If you aim to save $1 million for your retirement, you'll need to answer some questions first. The most important ones are: How much should you save each year, and for how long? Those answers will vary based on how aggressively or conservatively you are invested.
There are many different calculations for what percentage of stocks, bonds, and cash will make you a conservative, balanced, or aggressive investor. Here is what saving $1 million looks like for four different examples of these standard asset allocation models.
A conservative portfolio made up of 50% bonds, 30% cash, and 20% stock will get you a relatively low average rate of return in exchange for reduced volatility. Between 1926 and 2019, this mix of asset classes has earned an average annual return of 5.94%.
Asset allocation guidelines tell you that you should hold a conservative allocation when retirement is close. If you are in your 60s and entering a bear market when you plan to use your money, it could be devastating. Taking withdrawals while your accounts are down could deplete them even faster.
But this combination of asset classes isn't only best when you are older. Maybe you're younger and just don't have much of an appetite for risk. Sure, you have years before you will need your money, but market swings make you very nervous.
If you fit into this risk-averse category, you can build your nest egg with a conservative portfolio but it will come more from your contributions than market participation. If you can save $1,006.98 each month, and you earn the average annual return of 5.94%, you can accumulate $1 million in 30 years.
With about 50% bonds or cash and 50% stocks, a balanced asset allocation model is typically best for you if you are in your 50s. Retirement is closer than when you started working, but you still have a number of years before it is a reality.
Even if you aren't in your 50s, this mix of stocks, bonds, and cash is a good option if downside protection from market losses is of greater value to you than potential upside. Between 1926 and 2019, the best 12-month period for an aggressive portfolio was a gain of 136.07%, and the worst 12-month period was a 60.78% loss.
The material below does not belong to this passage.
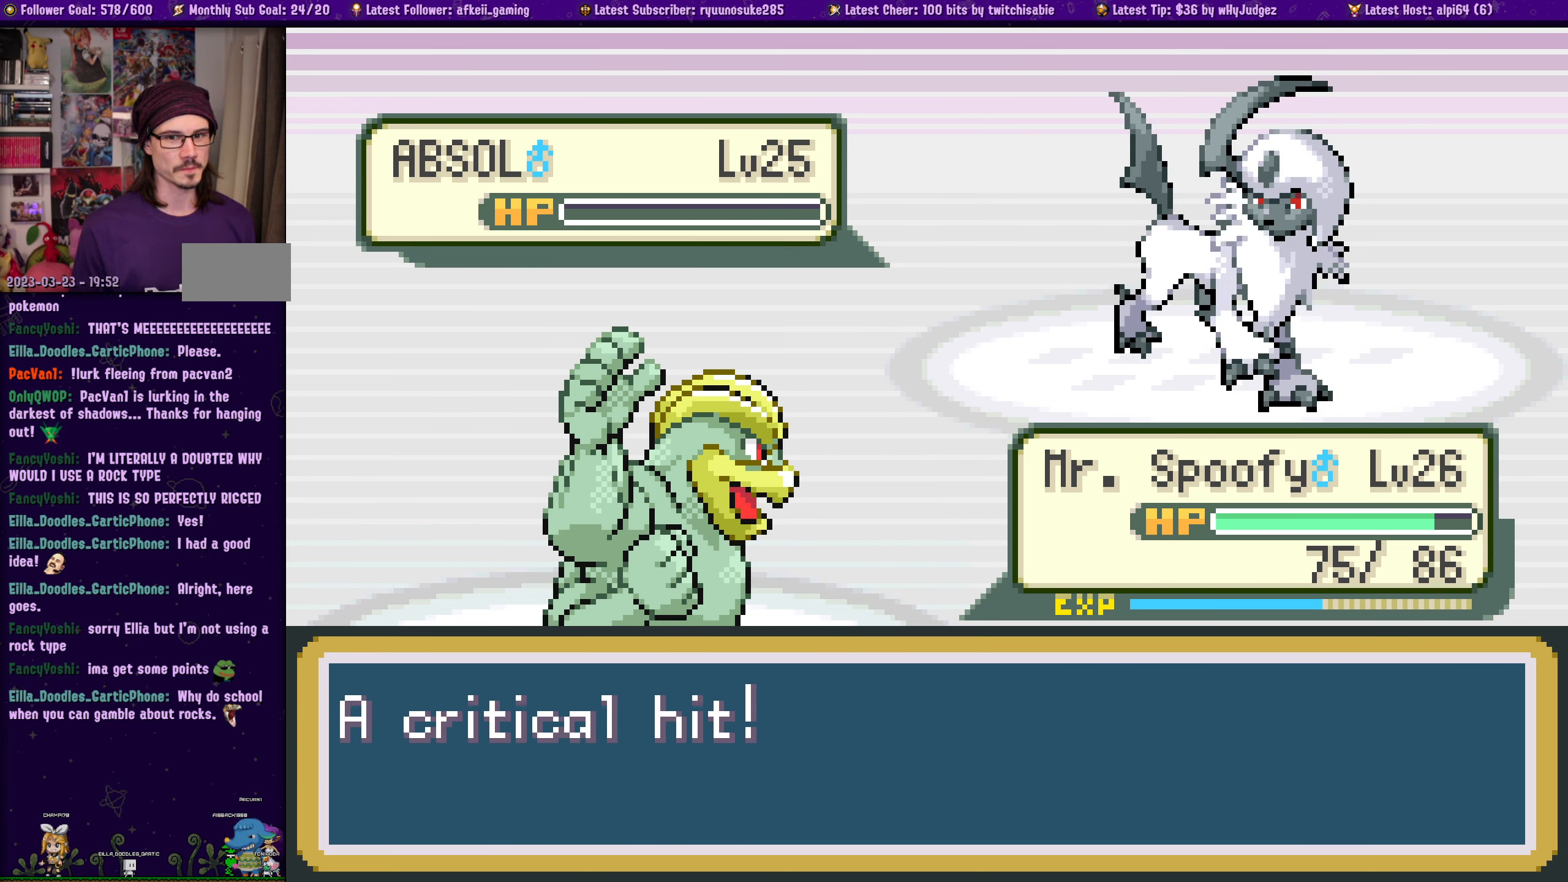
{"buttons": [], "left_stick": "center", "right_stick": "center", "events": [[100, "CROSS", "up"], [200, "CROSS", "down"], [317, "CROSS", "up"], [383, "CROSS", "down"], [467, "CROSS", "up"]]}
With a balanced portfolio, the best period was a 76.57% gain and the worst was a 40.64% loss.
Historically, a balanced portfolio will yield an average rate of return of 7.93%. This means that if you invested in it over 30 years and you earn this average annual rate, you could reach your $1 million goal by saving $680.57 per month.
With a growth portfolio, you'll still hold some bonds (about 30% is a good target in my view), but the rest of your investments are stocks. A growth portfolio is great if you are in your 30s and have decades before you will retire. But this mix could also be a good fit if you start saving when you are older and plan on retiring late.
If you have a growth portfolio, you'll get compensated for the extra risk you take with an average rate of return of 8.94%. This higher return will get you to $1 million in 30 years by saving only $553.08 each month and earning 8.94% on average annually.
4. Aggressive growth
An aggressive portfolio is almost all stock. I typically suggest those using an aggressive growth model to hold only about 15% in bonds. It's best only if you feel very comfortable with market volatility or are in your 20s and have a lot of time before you intend to use your money.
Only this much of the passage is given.